JBG 🇫🇷@j_bg
La liberté d'expression ne cesse pas d'être un droit parce que quelqu'un a inventé un algorithme.
Soyons clairs sur ce que sont réellement les algorithmes : des mécanismes de distribution. C'est tout. Pendant des décennies, les rédacteurs en chef de la télévision ont décidé quel invité passait en prime time, les directeurs de journaux ont choisi quel article faisait la une, les producteurs radio ont sélectionné quelle voix prenait l'antenne. Personne n'a jamais qualifié la liberté d'expression de « connerie » parce qu'une chaîne de télévision avait des préférences éditoriales. L'idée que la curation algorithmique changerait la nature même du droit est soit profondément confuse, soit profondément cynique.
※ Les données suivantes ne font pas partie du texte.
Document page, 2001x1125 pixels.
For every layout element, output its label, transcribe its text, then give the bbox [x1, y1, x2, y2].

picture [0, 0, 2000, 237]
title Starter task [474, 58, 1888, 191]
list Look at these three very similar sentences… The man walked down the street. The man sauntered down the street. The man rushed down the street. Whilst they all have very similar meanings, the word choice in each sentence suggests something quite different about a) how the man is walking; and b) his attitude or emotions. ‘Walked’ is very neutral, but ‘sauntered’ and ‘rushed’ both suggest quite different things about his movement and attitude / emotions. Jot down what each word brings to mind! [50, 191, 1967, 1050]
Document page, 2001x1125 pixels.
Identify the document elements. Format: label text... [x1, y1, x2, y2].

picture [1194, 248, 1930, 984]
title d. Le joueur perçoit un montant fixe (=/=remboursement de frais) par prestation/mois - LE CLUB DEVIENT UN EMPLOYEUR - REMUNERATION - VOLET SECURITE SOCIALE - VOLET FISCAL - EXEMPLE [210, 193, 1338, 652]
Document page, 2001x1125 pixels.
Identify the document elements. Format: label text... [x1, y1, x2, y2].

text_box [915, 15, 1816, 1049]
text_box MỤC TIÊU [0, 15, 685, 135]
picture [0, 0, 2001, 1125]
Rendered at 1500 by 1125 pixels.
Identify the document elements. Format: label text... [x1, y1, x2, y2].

La liberté d'expression n'est pas un privilège que les gouvernements vous accordent quand ils approuvent la façon dont vos paroles circulent. Elle existe précisément parce que le pouvoir — politique, économique, technologique — a toujours la capacité de façonner ce que les gens voient, entendent et lisent. Ce n'est pas un défaut. C'est la raison pour laquelle le principe a été inventé.
Alors, faut-il exiger de la transparence sur la façon dont les algorithmes classent et amplifient les contenus ? Absolument. Faut-il insister sur la pluralité pour qu'aucune plateforme ne devienne l'unique gardien de l'accès à l'information ? Sans aucun doute. Mais ce sont des questions de plomberie — pas des questions sur l'eau. On répare les tuyaux. On ne déclare pas que l'eau est « de la pure connerie ».
Voici ce que l'histoire nous enseigne réellement. La plus grande menace pour la liberté d'expression n'est jamais venue d'une distribution imparfaite par des acteurs privés. Elle surgit au moment précis où les autorités politiques décident qu'elles ont le pouvoir de définir quelle parole est légitime, laquelle est nocive, laquelle est acceptable. Une fois cette ligne franchie, la frontière de l'expression permise cesse d'être déterminée par la loi et les tribunaux, et commence à se déplacer au gré de la doctrine administrative, de l'opportunisme politique et de l'idéologie qui se trouve au pouvoir.
C'est exactement ce qui se passe en Europe en ce moment. Et appeler cela « régulation » ne change rien à ce que c'est, une censure.
La liberté d'expression n'est pas un slogan. La liberté d'expression a toujours protégé le faible contre le fort, le citoyen contre l'Etat. C'est une contrainte sur le pouvoir. Et le fait que les moyens d'amplification aient changé est un argument pour l'appliquer avec plus de vigilance — pas pour l'abandonner d'un revers de main.